The Prime Minister is suggesting to Canadians that there are people who are not contributing. He is suggesting that the small business owner, the entrepreneur, the tech start-up, or the sixth generation farming family are somehow making things harder for middle-class Canadians. That is shameful. We have a progressive tax system in Canada that has long ensured that people making more will pay more and that those consuming more will pay more because of the GST. The Harper government cut the GST because it impacted lower-income people the most, so it was reduced.
I neglected to mention that I will be splitting my time with the member for Perth—Wellington. I got so passionate that I left that out at the beginning of my speech.
One can see that the Prime Minister is juxtaposing the people who he is claiming are causing the middle class to be held back, when in reality a lot of middle-class Canadians are employed by these same people, such as the manufacturers in my riding of Durham, the tech start-ups that I visited in Waterloo, and the farming families and processing businesses related to it. This is whom he is attacking. I have never seen such an approach in Canada, and it is shameful the way the government is framing it and limiting debate when proposing to make the the most substantive changes to the small business tax rate in a generation.

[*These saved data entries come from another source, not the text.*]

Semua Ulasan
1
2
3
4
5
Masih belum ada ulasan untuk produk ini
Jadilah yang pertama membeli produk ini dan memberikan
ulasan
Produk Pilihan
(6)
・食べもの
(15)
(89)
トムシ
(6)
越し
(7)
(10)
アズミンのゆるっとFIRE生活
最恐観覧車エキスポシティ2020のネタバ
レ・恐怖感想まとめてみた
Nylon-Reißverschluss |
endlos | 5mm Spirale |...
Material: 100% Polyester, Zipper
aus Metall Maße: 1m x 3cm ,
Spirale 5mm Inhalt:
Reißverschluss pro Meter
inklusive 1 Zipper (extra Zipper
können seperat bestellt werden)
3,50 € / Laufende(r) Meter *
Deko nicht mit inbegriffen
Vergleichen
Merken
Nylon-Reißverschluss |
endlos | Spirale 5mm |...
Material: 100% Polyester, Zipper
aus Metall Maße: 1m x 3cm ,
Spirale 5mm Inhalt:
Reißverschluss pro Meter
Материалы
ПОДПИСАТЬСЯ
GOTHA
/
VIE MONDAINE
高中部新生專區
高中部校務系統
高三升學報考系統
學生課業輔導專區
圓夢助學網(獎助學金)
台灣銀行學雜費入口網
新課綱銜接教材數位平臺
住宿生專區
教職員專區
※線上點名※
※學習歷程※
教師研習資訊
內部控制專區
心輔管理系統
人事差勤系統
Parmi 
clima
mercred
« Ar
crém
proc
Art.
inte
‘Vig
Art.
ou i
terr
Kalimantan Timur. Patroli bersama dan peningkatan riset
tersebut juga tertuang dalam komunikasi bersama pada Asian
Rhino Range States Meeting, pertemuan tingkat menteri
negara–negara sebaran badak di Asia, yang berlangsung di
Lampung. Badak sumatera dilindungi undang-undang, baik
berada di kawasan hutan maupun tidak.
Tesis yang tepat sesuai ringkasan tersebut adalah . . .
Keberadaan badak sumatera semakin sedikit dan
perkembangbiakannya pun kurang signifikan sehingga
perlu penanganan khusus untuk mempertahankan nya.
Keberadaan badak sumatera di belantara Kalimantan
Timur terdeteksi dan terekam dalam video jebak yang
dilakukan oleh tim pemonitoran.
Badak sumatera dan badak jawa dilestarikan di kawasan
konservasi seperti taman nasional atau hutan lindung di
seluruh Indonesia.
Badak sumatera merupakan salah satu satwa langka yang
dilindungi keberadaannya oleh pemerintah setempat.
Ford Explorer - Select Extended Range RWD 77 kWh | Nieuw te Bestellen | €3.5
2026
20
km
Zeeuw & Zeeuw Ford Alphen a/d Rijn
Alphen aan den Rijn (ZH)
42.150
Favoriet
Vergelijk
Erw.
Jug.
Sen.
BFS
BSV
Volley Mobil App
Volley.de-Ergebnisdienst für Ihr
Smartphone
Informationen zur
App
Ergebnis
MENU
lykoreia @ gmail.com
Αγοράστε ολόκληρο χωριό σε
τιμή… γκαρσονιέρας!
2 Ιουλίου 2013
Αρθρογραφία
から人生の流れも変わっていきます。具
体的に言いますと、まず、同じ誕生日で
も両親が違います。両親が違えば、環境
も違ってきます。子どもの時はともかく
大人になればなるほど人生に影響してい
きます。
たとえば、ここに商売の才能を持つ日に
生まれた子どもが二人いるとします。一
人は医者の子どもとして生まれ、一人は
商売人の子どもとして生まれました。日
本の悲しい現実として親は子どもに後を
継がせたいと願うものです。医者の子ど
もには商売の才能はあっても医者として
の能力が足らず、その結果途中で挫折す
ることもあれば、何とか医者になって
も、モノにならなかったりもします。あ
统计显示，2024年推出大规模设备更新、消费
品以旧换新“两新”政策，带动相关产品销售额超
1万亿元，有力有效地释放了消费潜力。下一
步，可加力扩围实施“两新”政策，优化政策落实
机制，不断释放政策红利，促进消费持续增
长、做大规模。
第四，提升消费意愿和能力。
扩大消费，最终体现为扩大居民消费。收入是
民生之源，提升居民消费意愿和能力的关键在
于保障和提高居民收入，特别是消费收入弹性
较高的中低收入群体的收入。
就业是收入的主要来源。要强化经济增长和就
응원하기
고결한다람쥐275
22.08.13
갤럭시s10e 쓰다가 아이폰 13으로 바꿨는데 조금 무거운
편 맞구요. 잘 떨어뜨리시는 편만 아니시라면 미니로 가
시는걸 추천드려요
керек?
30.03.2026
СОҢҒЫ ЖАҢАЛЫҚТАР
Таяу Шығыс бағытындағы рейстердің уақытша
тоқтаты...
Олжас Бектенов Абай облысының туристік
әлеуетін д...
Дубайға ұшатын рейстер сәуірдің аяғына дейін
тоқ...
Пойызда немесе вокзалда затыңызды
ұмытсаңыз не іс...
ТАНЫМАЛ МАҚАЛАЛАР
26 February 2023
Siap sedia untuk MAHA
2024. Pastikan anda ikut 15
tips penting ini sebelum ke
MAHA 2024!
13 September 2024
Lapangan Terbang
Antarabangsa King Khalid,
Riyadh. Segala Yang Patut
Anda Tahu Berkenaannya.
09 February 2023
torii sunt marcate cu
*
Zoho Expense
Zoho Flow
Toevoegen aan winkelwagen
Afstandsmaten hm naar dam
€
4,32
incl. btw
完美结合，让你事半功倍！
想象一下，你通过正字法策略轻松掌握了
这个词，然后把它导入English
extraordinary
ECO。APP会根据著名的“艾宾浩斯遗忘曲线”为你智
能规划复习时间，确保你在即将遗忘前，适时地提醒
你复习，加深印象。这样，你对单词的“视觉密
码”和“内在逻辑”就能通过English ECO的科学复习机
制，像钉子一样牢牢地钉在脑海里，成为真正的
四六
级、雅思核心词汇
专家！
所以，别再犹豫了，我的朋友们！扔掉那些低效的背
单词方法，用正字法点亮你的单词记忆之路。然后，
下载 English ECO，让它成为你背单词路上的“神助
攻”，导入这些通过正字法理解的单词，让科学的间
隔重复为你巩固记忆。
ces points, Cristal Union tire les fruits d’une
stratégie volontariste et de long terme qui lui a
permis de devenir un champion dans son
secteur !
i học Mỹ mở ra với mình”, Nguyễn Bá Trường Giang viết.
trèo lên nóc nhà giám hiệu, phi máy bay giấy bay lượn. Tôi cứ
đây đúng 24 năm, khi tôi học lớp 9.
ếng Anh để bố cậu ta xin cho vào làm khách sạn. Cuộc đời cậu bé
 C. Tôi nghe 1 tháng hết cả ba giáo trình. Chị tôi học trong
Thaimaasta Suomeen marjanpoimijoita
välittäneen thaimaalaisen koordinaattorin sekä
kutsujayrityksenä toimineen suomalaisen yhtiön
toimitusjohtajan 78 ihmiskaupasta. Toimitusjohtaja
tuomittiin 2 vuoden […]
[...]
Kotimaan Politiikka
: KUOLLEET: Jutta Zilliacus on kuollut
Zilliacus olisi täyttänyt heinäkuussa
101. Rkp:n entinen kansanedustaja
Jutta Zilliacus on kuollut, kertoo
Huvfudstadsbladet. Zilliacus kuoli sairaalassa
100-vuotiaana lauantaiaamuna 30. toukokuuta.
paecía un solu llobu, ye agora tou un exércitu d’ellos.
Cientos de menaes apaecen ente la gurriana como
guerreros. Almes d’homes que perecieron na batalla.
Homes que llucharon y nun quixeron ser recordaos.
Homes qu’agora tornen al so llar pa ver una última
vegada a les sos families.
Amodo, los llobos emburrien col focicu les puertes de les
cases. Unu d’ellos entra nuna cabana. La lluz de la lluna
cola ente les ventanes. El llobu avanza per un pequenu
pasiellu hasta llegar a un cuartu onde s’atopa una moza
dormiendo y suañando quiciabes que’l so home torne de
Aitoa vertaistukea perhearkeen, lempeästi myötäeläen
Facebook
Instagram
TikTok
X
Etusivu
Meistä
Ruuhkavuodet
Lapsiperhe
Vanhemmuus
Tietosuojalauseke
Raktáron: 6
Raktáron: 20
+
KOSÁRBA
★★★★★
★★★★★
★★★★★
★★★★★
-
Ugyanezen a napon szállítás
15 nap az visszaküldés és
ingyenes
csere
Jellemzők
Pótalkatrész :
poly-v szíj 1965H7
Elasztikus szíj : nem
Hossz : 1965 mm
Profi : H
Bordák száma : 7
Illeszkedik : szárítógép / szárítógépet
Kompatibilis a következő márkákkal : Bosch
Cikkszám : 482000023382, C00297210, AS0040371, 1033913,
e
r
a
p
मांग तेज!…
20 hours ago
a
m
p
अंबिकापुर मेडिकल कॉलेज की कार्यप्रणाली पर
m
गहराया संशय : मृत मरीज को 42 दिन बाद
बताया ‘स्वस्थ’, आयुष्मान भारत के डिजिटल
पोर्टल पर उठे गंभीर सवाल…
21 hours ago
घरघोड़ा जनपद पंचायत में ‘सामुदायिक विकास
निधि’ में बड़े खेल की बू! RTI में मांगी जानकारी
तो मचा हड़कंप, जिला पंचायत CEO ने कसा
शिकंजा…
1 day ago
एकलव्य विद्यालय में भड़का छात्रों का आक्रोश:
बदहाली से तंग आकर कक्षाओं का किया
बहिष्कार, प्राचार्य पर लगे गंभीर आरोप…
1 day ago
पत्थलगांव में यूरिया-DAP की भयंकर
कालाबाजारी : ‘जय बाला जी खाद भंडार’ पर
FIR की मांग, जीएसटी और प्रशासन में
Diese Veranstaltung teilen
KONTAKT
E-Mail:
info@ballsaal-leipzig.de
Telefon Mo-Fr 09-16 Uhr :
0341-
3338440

The issue is that there is no revenue problem in Canada. We should not be raising taxes at all. The government and the Prime Minister have a spending problem, not a revenue problem. In fact, in 2015-16, there was almost $300 billion in revenue. When the Harper government had to run a deficit in the midst of the biggest global recession since the 1930s, revenues were $233 billion. If it had had the revenues the government now has, there would have been no deficit. That is a difference of over $60 billion, but the problem is that the Prime Minister is spending more than the government is bringing in. It is bringing in more, but it keeps spending more.
When the Liberals asked Canadians for their trust in 2015 and promised that they would never run a deficit of more than $10 billion, they broke that promise in a few months. They cannot even get a deficit under $20 billion, and most of the money has not gone to infrastructure, as they like to suggest it has to Canadians. It is just over-spending. Why do they think they can get away with that? It is because, as I said, they have raised taxes seven times in under two years, and now they are targeting entrepreneurs and businesses, our employers.
What the finance minister does not tell the middle class and those working hard to join it is that entrepreneurs do not have EI, do not have maternity leave, do not have pensions, and do not have paid holidays. They are employing people in our communities and saving for their future. Female physicians are making sure they have enough to provide for their families while they take care of their own maternity leave. I am glad that a doctor in B.C. informed the Prime Minister of this, who is making tax changes while admitting that he does not even understand how they will impact the people he serves.
The Conservatives have a modest proposal: let us extend the consultations. This opposition day motion is not asking to shut down the whole thing like thousands of Canadians are asking. The Liberals should at least have the dignity to hear Canadians out.